Best Practices on Sapelo2

From Research Computing Center Wiki
Revision as of 15:26, 3 June 2020 by Shtsai (talk | contribs)
Jump to navigation Jump to search


Data Workflow Management

Home directories have a per user quota and have snapshots. Snapshots are like backups in that they are read-only moment-in-time captures of files and directories which can be used to restore files that may have been accidentally deleted or overwritten. If files are created and deleted with frequency, the snapshots will grow and might end up using a lot of space in the overall home file system.

The recommended data workflow is to have files in the home directory *change* as little as possible. These should be databases, applications that you use frequently but do not need to modify that often and other things that you, primarily, read from.
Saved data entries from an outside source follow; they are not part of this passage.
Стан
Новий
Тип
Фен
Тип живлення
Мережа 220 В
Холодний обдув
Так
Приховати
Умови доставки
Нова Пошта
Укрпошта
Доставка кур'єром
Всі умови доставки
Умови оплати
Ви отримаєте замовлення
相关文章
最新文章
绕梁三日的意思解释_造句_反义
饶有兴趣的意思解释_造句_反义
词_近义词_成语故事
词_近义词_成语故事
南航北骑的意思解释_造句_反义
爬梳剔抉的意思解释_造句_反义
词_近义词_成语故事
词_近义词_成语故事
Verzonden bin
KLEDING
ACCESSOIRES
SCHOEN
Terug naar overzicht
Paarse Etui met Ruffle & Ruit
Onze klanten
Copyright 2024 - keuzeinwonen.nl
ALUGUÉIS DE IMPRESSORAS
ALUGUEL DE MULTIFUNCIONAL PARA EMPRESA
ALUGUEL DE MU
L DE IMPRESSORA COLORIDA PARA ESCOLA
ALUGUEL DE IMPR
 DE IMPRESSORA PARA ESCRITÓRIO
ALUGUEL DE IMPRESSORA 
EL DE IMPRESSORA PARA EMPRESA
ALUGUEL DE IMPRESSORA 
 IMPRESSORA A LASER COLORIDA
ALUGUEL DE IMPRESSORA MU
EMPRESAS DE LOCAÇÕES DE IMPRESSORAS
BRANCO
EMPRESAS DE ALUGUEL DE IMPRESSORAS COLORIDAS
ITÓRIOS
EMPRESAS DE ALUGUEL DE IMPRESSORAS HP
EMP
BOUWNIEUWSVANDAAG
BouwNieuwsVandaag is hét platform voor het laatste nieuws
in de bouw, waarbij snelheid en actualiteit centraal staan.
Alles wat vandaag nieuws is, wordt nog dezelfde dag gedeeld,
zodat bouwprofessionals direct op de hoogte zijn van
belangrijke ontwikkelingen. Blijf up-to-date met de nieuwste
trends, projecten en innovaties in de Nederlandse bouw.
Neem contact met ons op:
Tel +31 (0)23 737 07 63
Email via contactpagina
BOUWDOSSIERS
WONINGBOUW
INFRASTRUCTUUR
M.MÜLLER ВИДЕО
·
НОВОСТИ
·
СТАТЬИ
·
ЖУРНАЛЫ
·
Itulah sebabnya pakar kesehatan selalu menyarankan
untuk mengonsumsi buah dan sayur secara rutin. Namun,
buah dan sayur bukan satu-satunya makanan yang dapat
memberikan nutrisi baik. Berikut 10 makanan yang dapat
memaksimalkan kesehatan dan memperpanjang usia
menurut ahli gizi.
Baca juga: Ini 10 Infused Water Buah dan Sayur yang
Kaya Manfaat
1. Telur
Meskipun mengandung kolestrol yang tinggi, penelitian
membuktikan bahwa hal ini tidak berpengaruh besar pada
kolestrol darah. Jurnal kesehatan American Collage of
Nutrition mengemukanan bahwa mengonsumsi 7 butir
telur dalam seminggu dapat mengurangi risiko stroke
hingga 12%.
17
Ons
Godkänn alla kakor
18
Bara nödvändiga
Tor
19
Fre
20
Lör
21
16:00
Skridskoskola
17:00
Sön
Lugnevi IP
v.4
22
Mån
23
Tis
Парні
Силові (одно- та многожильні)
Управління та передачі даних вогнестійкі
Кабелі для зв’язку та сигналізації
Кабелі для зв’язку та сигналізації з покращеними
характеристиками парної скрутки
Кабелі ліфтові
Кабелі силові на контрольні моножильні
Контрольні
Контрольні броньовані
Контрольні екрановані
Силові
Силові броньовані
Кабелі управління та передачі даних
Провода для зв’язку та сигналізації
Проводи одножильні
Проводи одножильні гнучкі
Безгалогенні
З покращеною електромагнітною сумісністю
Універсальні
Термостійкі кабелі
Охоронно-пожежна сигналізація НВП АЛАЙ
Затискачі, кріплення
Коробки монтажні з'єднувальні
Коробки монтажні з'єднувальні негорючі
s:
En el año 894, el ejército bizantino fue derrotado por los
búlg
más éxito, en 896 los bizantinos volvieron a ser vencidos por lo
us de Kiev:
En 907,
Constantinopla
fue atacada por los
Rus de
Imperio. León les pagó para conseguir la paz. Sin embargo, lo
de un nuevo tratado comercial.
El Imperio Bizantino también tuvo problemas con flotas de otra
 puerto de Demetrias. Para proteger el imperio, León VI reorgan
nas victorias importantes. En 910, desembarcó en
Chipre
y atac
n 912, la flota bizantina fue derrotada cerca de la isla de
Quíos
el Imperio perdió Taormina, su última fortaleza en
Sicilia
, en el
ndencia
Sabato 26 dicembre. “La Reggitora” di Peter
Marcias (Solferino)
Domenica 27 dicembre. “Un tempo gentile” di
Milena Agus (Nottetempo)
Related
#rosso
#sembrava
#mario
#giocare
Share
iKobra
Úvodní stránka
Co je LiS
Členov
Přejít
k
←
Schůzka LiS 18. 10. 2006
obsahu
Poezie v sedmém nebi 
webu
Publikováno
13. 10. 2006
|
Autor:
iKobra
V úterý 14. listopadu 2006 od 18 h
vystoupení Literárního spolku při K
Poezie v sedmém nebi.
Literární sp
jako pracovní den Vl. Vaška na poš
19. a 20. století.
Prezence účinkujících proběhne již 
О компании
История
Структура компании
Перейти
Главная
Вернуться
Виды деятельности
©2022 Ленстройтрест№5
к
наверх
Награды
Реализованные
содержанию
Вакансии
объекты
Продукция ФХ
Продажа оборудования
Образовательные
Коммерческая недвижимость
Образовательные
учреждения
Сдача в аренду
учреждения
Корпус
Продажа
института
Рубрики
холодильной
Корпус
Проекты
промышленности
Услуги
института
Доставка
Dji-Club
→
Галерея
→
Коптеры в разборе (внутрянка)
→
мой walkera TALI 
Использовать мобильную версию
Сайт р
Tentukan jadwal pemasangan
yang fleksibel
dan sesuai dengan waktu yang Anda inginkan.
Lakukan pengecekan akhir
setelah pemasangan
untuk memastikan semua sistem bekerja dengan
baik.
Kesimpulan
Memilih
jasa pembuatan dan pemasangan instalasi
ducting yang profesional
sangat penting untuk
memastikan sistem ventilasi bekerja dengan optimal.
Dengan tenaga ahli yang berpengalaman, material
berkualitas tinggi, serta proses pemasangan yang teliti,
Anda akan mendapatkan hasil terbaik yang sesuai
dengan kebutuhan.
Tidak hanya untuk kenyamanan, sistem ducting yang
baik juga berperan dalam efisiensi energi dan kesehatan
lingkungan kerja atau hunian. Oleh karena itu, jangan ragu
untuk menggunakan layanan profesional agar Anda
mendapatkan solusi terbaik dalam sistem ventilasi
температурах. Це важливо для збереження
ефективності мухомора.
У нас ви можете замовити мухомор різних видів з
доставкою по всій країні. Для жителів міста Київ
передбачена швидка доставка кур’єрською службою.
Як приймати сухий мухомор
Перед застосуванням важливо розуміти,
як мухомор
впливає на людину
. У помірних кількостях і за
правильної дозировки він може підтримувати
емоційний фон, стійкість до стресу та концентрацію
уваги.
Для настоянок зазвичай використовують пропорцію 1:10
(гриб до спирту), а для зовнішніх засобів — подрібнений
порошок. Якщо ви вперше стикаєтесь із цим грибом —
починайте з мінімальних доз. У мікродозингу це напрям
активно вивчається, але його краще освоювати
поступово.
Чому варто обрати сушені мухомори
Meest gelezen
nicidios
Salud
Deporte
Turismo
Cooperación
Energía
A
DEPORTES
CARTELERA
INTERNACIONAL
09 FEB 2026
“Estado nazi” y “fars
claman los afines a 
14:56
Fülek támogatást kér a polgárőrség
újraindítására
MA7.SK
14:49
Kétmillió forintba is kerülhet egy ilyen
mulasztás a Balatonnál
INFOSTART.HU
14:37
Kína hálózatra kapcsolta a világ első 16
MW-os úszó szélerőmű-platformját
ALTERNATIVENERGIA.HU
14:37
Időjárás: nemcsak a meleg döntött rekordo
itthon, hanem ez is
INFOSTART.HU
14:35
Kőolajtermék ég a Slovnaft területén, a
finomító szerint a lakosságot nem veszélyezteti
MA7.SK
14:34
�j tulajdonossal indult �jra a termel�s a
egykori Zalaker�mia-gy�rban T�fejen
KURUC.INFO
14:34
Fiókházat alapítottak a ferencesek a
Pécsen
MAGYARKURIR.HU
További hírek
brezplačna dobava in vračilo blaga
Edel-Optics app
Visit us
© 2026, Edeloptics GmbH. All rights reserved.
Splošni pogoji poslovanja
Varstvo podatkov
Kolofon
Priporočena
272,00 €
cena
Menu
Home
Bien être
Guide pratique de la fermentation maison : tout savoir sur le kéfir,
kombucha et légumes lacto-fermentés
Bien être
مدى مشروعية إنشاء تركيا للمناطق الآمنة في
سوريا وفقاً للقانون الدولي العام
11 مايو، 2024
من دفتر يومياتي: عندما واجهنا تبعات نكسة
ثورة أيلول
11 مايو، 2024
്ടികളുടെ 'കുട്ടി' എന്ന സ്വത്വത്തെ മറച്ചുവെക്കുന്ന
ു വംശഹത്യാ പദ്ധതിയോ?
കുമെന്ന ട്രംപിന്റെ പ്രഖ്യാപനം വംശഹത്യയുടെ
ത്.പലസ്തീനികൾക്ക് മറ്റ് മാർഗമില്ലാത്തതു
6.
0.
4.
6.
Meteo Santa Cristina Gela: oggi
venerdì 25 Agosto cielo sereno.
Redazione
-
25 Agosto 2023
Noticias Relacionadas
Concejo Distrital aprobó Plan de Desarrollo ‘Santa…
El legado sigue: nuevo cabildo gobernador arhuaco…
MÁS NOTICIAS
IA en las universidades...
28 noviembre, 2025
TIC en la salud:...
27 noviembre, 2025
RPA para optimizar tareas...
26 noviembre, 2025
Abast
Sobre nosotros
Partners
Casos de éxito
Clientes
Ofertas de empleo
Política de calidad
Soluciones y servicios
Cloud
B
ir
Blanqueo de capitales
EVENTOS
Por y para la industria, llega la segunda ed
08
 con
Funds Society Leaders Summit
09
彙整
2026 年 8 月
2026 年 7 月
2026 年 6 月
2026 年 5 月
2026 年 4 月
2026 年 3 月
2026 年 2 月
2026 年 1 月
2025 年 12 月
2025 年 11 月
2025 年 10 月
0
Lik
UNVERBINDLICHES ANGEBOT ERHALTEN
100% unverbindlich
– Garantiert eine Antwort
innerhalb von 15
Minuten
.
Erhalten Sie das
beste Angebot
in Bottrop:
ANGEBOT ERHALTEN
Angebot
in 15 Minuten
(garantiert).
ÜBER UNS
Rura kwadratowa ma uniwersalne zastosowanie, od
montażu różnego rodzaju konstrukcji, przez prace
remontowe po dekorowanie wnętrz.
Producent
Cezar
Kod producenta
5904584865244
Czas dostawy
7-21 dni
Think of snapshots as the memory of the files that were stored there - no matter if you add, change or delete the files, the total sum of that activity will build up over time and may exceed your quota.

The recommended data workflow will have jobs write output files, including intermediate data, such as checkpoint files, and final results into the /scratch file system. Final results should then be transferred out of the /scratch file system, if these are not needed for other jobs that are being submitted soon. Any intermediate files and data not needed for other jobs to be submitted soon should be deleted immediately from the /scratch area.

Files that are needed for many jobs continuously or at some time intervals, possibly by multiple users within a group, such as reference data and model data, can be stored in the group's /work directory.

Single node jobs that do not need to write large output files, but that need to access the files often (for example, to write small amounts of data into disk), can benefit from using a compute node's local hard drive, /lscratch. Jobs that use /lscratch should request the amount of space in /lscratch.

The recommended data workflow is to have data not needed for current jobs, but that are still needed for future jobs on the cluster, be transferred into the project file system and deleted from the /scratch area.